Vertriebskanäle abstimmen

Chatbots haben im E-Commerce durchaus Potenzial. Sie ersparen Kunden das aufwendige Stöbern in FAQs, liefern spezifische Produktinformationen und können sogar Beschwerden entgegennehmen. All dies muss aber nicht zwingend in einer Messengerumgebung der grossen Plattformen stattfinden. Die neue Technologie lässt sich auch in Homepages, respektive Webshops oder als Service in hauseigenen Apps einbinden.

Kunden können durch den Webshop oder App geführt werden und dadurch auf eine neue Art emotional an die Marke gebunden werden, zumindest solange das Erlebnis noch neu ist. Eine andere Möglichkeit ist die Integration eines eigenen Chatbots in Facebook, wie bei «Mildred» von Lufthansa. Der virtuelle Nutzer mit dem Namen «@lh.bestprice» ist auf Facebook zu jeder Tageszeit bereit für einen Schwatz, kommt als freundliche Dame daher und schlägt Leuten die besten Lufthansaverbindungen vor.

Die zunehmende Zahl an digitalen Vertriebsmöglichkeiten müssen aufeinander abgestimmt werden und sind bestenfalls in ein darüber liegendes Kommunikationskonzept eingebettet. Der Facebook-Messenger kann zusätzlicher Touchpoint sein – auch wenn der Lead via Webshop generiert wird. Ist man auf der Suche nach einer neuen Inneneinrichtung, ist es nicht falsch, potenziellen Kunden Designerlampen zu zeigen. Im Grunde genommen geschieht dies schon heute mit den Facebook-Ads.
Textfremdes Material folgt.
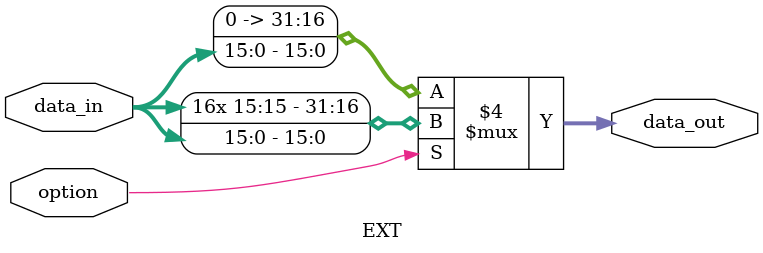
<source format=v>
`timescale 1ns / 1ps
module EXT(
    input [15:0] data_in,
    input option,
    output reg [31:0] data_out
    );
	
	always@ (*) begin
		if (option == 1'b0) begin // ÁãÀ©Õ¹
			data_out <= {{16{1'b0}}, data_in};
		end else begin // ·ûºÅÀ©Õ¹
			data_out <= {{16{data_in[15]}}, data_in};
		end
	end

endmodule

</source>
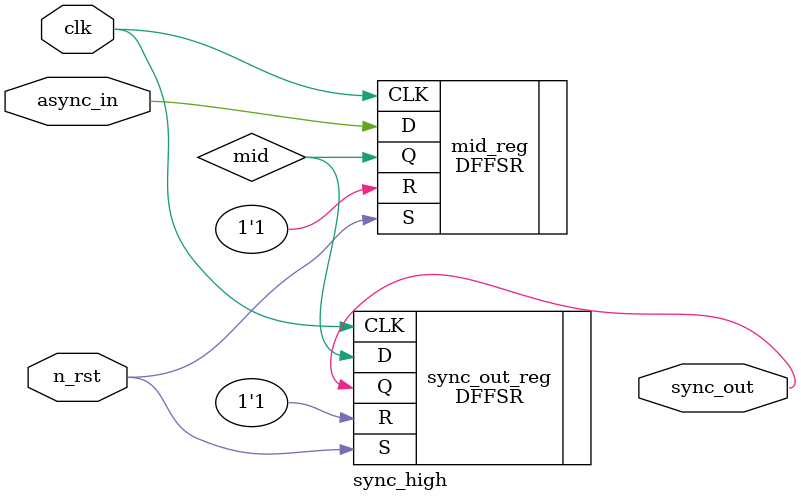
<source format=v>


module sync_high ( clk, n_rst, async_in, sync_out );
  input clk, n_rst, async_in;
  output sync_out;
  wire   mid;

  DFFSR mid_reg ( .D(async_in), .CLK(clk), .R(1'b1), .S(n_rst), .Q(mid) );
  DFFSR sync_out_reg ( .D(mid), .CLK(clk), .R(1'b1), .S(n_rst), .Q(sync_out)
         );
endmodule


</source>
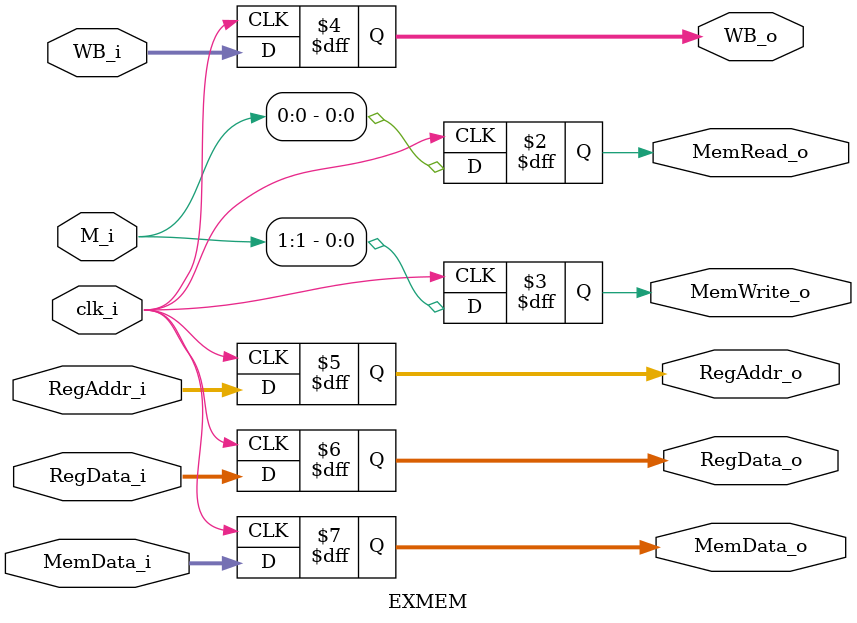
<source format=v>
module EXMEM
(
	clk_i,
	WB_i,
	M_i,
	RegData_i,
	MemData_i,
	RegAddr_i,
	WB_o,
	MemRead_o,
	MemWrite_o,
	RegData_o,
	MemData_o,
	RegAddr_o
);

input clk_i;
input [1:0] WB_i, M_i;
input [4:0] RegAddr_i;
input [31:0] RegData_i, MemData_i;
output MemRead_o, MemWrite_o;
output [1:0] WB_o;
output [4:0] RegAddr_o;
output [31:0] RegData_o, MemData_o;
reg	MemRead_o, MemWrite_o,
	WB_o, RegAddr_o, 
	RegData_o, MemData_o;

always @ (posedge clk_i) begin
	$display("M_i[0] = %b, M_i[1] = %b\n", M_i[0], M_i[1]);
	$display("*WB_i[0] = %b, WB_i[1] = %b\n", WB_i[0], WB_i[1]);
	MemRead_o <= M_i[0];
	MemWrite_o <= M_i[1];
	WB_o <= WB_i;
	RegAddr_o <= RegAddr_i;
	RegData_o <= RegData_i;
	MemData_o <= MemData_i;
end

endmodule

</source>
Webshops werden daher ihrer Rolle als zentrale, digitale Verkaufshubs auch zukünftig gerecht. Chatbots haben grosses Potenzial und können auch abseits von Facebook und Co vielfältig eingesetzt werden. Auf den richtigen Mix der Verkaufskanäle kommt es an. Dadurch gewinnt die Beratung an Bedeutung. Agenturen, die sowohl über Expertise im Marketing/Vertrieb als auch in der Entwicklung von digitalen Lösungen verfügen, sind hier klar im Vorteil.